What the exercise asks:
Copy the material below word for word, from its first line through the line containing "3: (461, 286)", including that line.

A run of records:
===

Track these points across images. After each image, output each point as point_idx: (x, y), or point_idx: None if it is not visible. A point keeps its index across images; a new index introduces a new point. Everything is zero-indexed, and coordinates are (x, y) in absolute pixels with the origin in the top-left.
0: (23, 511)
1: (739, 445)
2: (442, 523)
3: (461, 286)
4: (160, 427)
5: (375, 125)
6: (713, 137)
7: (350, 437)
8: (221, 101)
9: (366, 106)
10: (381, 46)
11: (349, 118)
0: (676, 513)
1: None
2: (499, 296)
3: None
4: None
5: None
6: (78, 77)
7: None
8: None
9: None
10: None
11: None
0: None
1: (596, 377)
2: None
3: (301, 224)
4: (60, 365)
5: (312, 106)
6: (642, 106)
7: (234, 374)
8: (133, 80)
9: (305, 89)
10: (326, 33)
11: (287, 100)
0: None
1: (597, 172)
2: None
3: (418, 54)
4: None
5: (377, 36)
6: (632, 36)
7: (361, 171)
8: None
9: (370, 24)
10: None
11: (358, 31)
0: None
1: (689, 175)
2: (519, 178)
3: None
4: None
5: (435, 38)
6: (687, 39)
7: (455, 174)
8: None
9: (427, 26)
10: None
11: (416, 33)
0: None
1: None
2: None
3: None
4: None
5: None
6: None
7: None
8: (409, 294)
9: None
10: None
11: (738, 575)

===

Final result:
Track these points across images. After each image, output each point as point_idx: (x, y), or point_idx: None if it is not visible. A point keeps its index across images; a new index introduces a new point. Everything is zero-indexed, and coordinates are (x, y) in absolute pixels with the origin in the top-left.
0: (23, 511)
1: (739, 445)
2: (442, 523)
3: (461, 286)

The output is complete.